The Travis config file is as follows:

language: java
jdk: openjdk8
sudo: false
branches:
  only:
  - master
before_install:
- rm -r src/test
- git clone --depth 1 --branch test2019 git@github.com:Organization/repo.git
- cp -r ssy066/src/test ./src/
- find . -type d | sed -e "s/[^-][^\/]*\//  |/g" -e "s/|\([^ ]\)/|-\1/"
script: mvn surefire-report:report
after_success:
- git checkout master
- mkdir Reports
- cp ./target/site/surefire-report.html ./Reports/
deploy:
  provider: releases
  api_key: $API_KEY
  file: "./Reports/surefire-report.html"
  skip_cleanup: true
  on:
    tags: true

Additionally, Travis requires access to the private repository with the unit tests. We grant access by giving the SSH keys to Travis so it can access them. Travis also requires permissions to upload to the student repository. This is made possible by authorizing Travis and providing an API key generated by GitHub.

Unfortunately, we cannot add the SSH keys and API key from the start. Apparently, the secrets are encrypted on a per-repository basis, which means that we need to manually add these keys when the students create their repositories. Luckily, Travis has a CLI interface, that can be used to automate the task.

Install the CLI from here: https://github.com/travis-ci/travis.rb#installation Once you have the command on your PATH use the following script to upload the keys:

 travis repos --active --owner <organization> --com | grep "java-2020" | xargs -I % travis sshkey --upload id_travis_rsa -r % --description "CI dependencies"
travis repos --active --owner <oranization> --com | grep "java-2020" | xargs -I % travis env set API_KEY <KEY> -r % --pro

The grep part is used to filter out specific repositories.

Automated Grading

At Chalmers we use Canvas as an LMS, previously it was Pingpong. It is here that we need to mark/grade the students. Though the GitHub reports are useful, it takes a lot of clicks to mark the grade in Pingpong/Canvas for each group.

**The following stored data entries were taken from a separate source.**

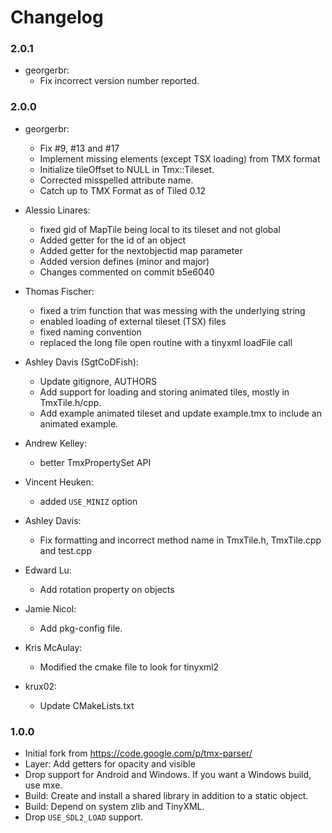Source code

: # Changelog

### 2.0.1

 * georgerbr:
   - Fix incorrect version number reported.

### 2.0.0

 * georgerbr:
   - Fix #9, #13 and #17
   - Implement missing elements (except TSX loading) from TMX format
   - Initialize tileOffset to NULL in Tmx::Tileset.
   - Corrected misspelled attribute name.
   - Catch up to TMX Format as of Tiled 0.12

 * Alessio Linares:
   - fixed gid of MapTile being local to its tileset and not global
   - Added getter for the id of an object
   - Added getter for the nextobjectid map parameter
   - Added version defines (minor and major)
   - Changes commented on commit b5e6040

 * Thomas Fischer:
   - fixed a trim function that was messing with the underlying string
   - enabled loading of external tileset (TSX) files
   - fixed naming convention
   - replaced the long file open routine with a tinyxml loadFile call

 * Ashley Davis (SgtCoDFish):
   - Update gitignore, AUTHORS
   - Add support for loading and storing animated tiles, mostly in TmxTile.h/cpp.
   - Add example animated tileset and update example.tmx to include an animated example.

 * Andrew Kelley:
   - better TmxPropertySet API

 * Vincent Heuken:
   - added `USE_MINIZ` option

 * Ashley Davis:
   - Fix formatting and incorrect method name in TmxTile.h, TmxTile.cpp and test.cpp

 * Edward Lu:
   - Add rotation property on objects

 * Jamie Nicol:
   - Add pkg-config file.

 * Kris McAulay:
   - Modified the cmake file to look for tinyxml2

 * krux02:
   - Update CMakeLists.txt

### 1.0.0

 * Initial fork from https://code.google.com/p/tmx-parser/
 * Layer: Add getters for opacity and visible
 * Drop support for Android and Windows. If you want a Windows build, use mxe.
 * Build: Create and install a shared library in addition to a static object.
 * Build: Depend on system zlib and TinyXML.
 * Drop `USE_SDL2_LOAD` support.
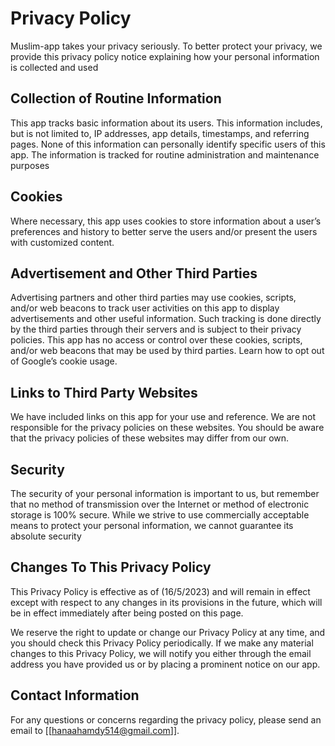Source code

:# Privacy Policy

Muslim-app takes your privacy seriously. To better protect your privacy, we provide this privacy policy notice explaining how your personal information is collected and used


## Collection of Routine Information

This app tracks basic information about its users. This information includes, but is not limited to, IP addresses, app details, timestamps, and referring pages. None of this information can personally identify specific users of this app. The information is tracked for routine administration and maintenance purposes

## Cookies

Where necessary, this app uses cookies to store information about a user’s preferences and history to better serve the users and/or present the users with customized content.


## Advertisement and Other Third Parties

Advertising partners and other third parties may use cookies, scripts, and/or web beacons to track user activities on this app to display advertisements and other useful information. Such tracking is done directly by the third parties through their servers and is subject to their privacy policies. This app has no access or control over these cookies, scripts, and/or web beacons that may be used by third parties. Learn how to opt out of Google’s cookie usage.


## Links to Third Party Websites

We have included links on this app for your use and reference. We are not responsible for the privacy policies on these websites. You should be aware that the privacy policies of these websites may differ from our own.
## Security

The security of your personal information is important to us, but remember that no method of transmission over the Internet or method of electronic storage is 100% secure. While we strive to use commercially acceptable means to protect your personal information, we cannot guarantee its absolute security


## Changes To This Privacy Policy

This Privacy Policy is effective as of (16/5/2023) and will remain in effect except with respect to any changes in its provisions in the future, which will be in effect immediately after being posted on this page.

We reserve the right to update or change our Privacy Policy at any time, and you should check this Privacy Policy periodically. If we make any material changes to this Privacy Policy, we will notify you either through the email address you have provided us or by placing a prominent notice on our app.

## Contact Information

For any questions or concerns regarding the privacy policy, please send an email to [[hanaahamdy514@gmail.com]].

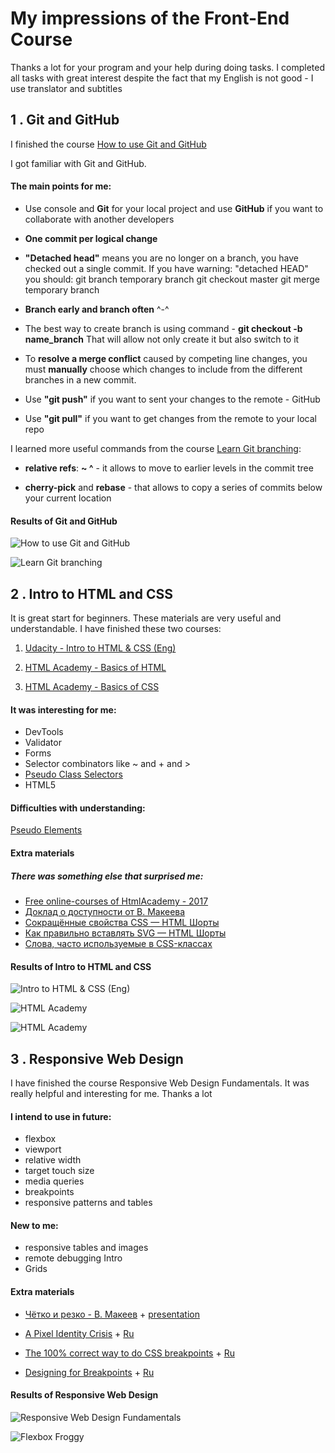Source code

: My impressions of the Front-End Course
===============

Thanks a lot for your program and your help during doing tasks.
I completed all tasks with great interest despite the fact that my English is not good - I use translator and subtitles

1 .  Git and GitHub
----------------
I finished the course [How to use Git and GitHub](https://www.udacity.com/course/how-to-use-git-and-github--ud775)

I got familiar with Git and GitHub.

#### The main points for me:

* Use console and **Git** for your local project and use **GitHub** if
you want to collaborate with another developers

* **One commit per logical change**

* **"Detached head"** means you are no longer on a branch,
you have checked out a single commit.
If you have warning: "detached HEAD" you should:
git branch temporary
branch git checkout master
git merge temporary branch

* **Branch early and branch often** ^-^

* The best way to create branch is using command - **git checkout -b name_branch**
That will allow not only create it but also switch to it

* To **resolve a merge conflict** caused by competing line changes,
you must **manually** choose which changes to include from
the different branches in a new commit.

* Use **"git push"** if you want to sent your changes to the remote - GitHub

* Use **"git pull"** if you want to get changes from the remote to your local repo

I learned more useful commands from the course [Learn Git branching](https://learngitbranching.js.org/):

* **relative refs**: **~ ^** - 
it allows to move to earlier levels in the commit tree

* **cherry-pick** and **rebase** - that allows to copy a series of commits
below your current location

#### Results of Git and GitHub 
![How to use Git and GitHub](task_git_github/screencapture-classroom-udacity-courses-ud775-2018-11-12-22_41_31.png)

![Learn Git branching](task_git_github/screencapture-learngitbranching-js-org-2018-11-12-22_27_41_1.png)

2 .  Intro to HTML and CSS
-------------------

It is great start for beginners. These materials are very useful and understandable. 
I have finished these two courses: 

1. [Udacity - Intro to HTML & CSS (Eng)](https://www.udacity.com/course/intro-to-html-and-css--ud001)

2. [HTML Academy - Basics of HTML](https://htmlacademy.ru/courses/basic-html)

3. [HTML Academy - Basics of CSS](https://htmlacademy.ru/courses/basic-css)
 
#### It was interesting for me:
* DevTools 
* Validator
* Forms 
* Selector combinators like ~ and + and >
* [Pseudo Class Selectors](https://css-tricks.com/pseudo-class-selectors/)
* HTML5

#### Difficulties with understanding:
[Pseudo Elements](https://css-tricks.com/pseudo-element-roundup/)

#### Extra materials
##### There was something else that surprised me:

* [Free online-courses of HtmlAcademy - 2017](https://coursehunters.net/course/bazovyy-html-i-css-18-2017)
* [Доклад о доступности от В. Макеева](https://www.youtube.com/watch?v=MWJKwn_gKR4)
* [Сокращённые свойства CSS — HTML Шорты](https://www.youtube.com/watch?v=3gvjDqhYJ60&index=20&list=PLQJNT2fdCJngOj0mGZaTcZRyfSBTCWHe1)
* [Как правильно вставлять SVG — HTML Шорты](https://www.youtube.com/watch?v=TNX0-JLdM_U&index=18&list=PLQJNT2fdCJngOj0mGZaTcZRyfSBTCWHe1)
* [Слова, часто используемые в CSS-классах](https://github.com/yoksel/common-words)

#### Results of Intro to HTML and CSS
![Intro to HTML & CSS (Eng)](task_git_html_css_intro/screencapture-classroom-udacity-courses-ud001-2018-11-14-18_04_51.png)

![HTML Academy](task_git_html_css_intro/screencapture-htmlacademy-ru-courses-basic-html-2018-11-14-18_33_44.png)

![HTML Academy](task_git_html_css_intro/screencapture-htmlacademy-ru-courses-basic-css-2018-11-14-18_32_50.png)

3 .  Responsive Web Design
-------------------
I have finished the course Responsive Web Design Fundamentals. 
It was really helpful and interesting for me. Thanks a lot

#### I intend to use in future:
* flexbox
* viewport
* relative width
* target touch size
* media queries
* breakpoints
* responsive patterns and tables

#### New to me:
* responsive tables and images
* remote debugging Intro
* Grids

#### Extra materials 

* [Чётко и резко - В. Макеев](https://www.youtube.com/watch?v=n0Vy9cYES-4) +
[presentation](https://pepelsbey.net/pres/clear-and-sharp/#21)

* [A Pixel Identity Crisis](https://alistapart.com/article/a-pixel-identity-crisis) + [Ru](https://habr.com/post/145619/)

* [The 100% correct way to do CSS breakpoints](https://medium.freecodecamp.org/the-100-correct-way-to-do-css-breakpoints-88d6a5ba1862) +
[Ru](http://css-live.ru/articles-css/pravilnye-kontrolnye-tochki-v-css.html)

* [Designing for Breakpoints](https://alistapart.com/article/designing-for-breakpoints) +
[Ru](https://frontender.info/designing-for-breakpoints/)

#### Results of Responsive Web Design

![Responsive Web Design Fundamentals](task_responsive_web_design/screencapture-classroom-udacity-courses-ud893-2018-11-20-23_11_25.png)

![Flexbox Froggy](task_responsive_web_design/screencapture-flexboxfroggy-2018-11-20-23_41_23.png)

Instead here is how I do it:

Clone all repositories from GitHub using the Classroom Assistant.

Then I use the following script to run through all of them and run the tests within them.

find . -maxdepth 2 -mindepth 2 -type d | while read dir; do
	echo "$dir"
	cd "$dir"
	mvn -Dtest=Test1,Test2 test | grep -v INFO | grep "Tests run"
	echo "============================="
	cp -r ../../AllTestsProject/src/test ./
	mvn -Dtest=Test1,Test2 test | grep -v INFO | grep "Tests run"
	cd ../..
	pwd

done

The maxdepth and mindepth need to be modified based on the folder structure and the grep part helps filter out the lines I want to look at.

The output of this will be as follows:

./Assignment/(Par 16)
Tests run: 5, Failures: 0, Errors: 0, Skipped: 0, Time elapsed: 0.025 sec
Tests run: 11, Failures: 0, Errors: 0, Skipped: 0, Time elapsed: 0.001 sec
Tests run: 16, Failures: 0, Errors: 0, Skipped: 0
=============================
Tests run: 5, Failures: 0, Errors: 0, Skipped: 0, Time elapsed: 0.027 sec
Tests run: 11, Failures: 0, Errors: 0, Skipped: 0, Time elapsed: 0.005 sec
Tests run: 16, Failures: 0, Errors: 0, Skipped: 0

At the top I have the student name/group to mark in canvas.

Ofcourse, one can further automate this to give you a list and then connect it with canvas (they apparently have an open API).

Some random thoughts

This workflow of mine is quite outdated. GitHub and the tools around it have matured over the years and offer much better ways to do the same. GitHub Classrooms can automatically connect to LMS systems like Canvas. And, GitHub actions make it much easier to setup auto-grading for the assignments using GitHub Actions.

At one point I had Travis send me notification messages on Slack when a student successfully completes the assignment. But for various reasons this did not feel productive since I had to manually search for failing builds and give feedback to students.

GitHub Classroom has been a great tool to reduce the administrative load from the teaching and focus more on the content. It takes some additional time and effort at the start; once setup, it is a breeze to maintain.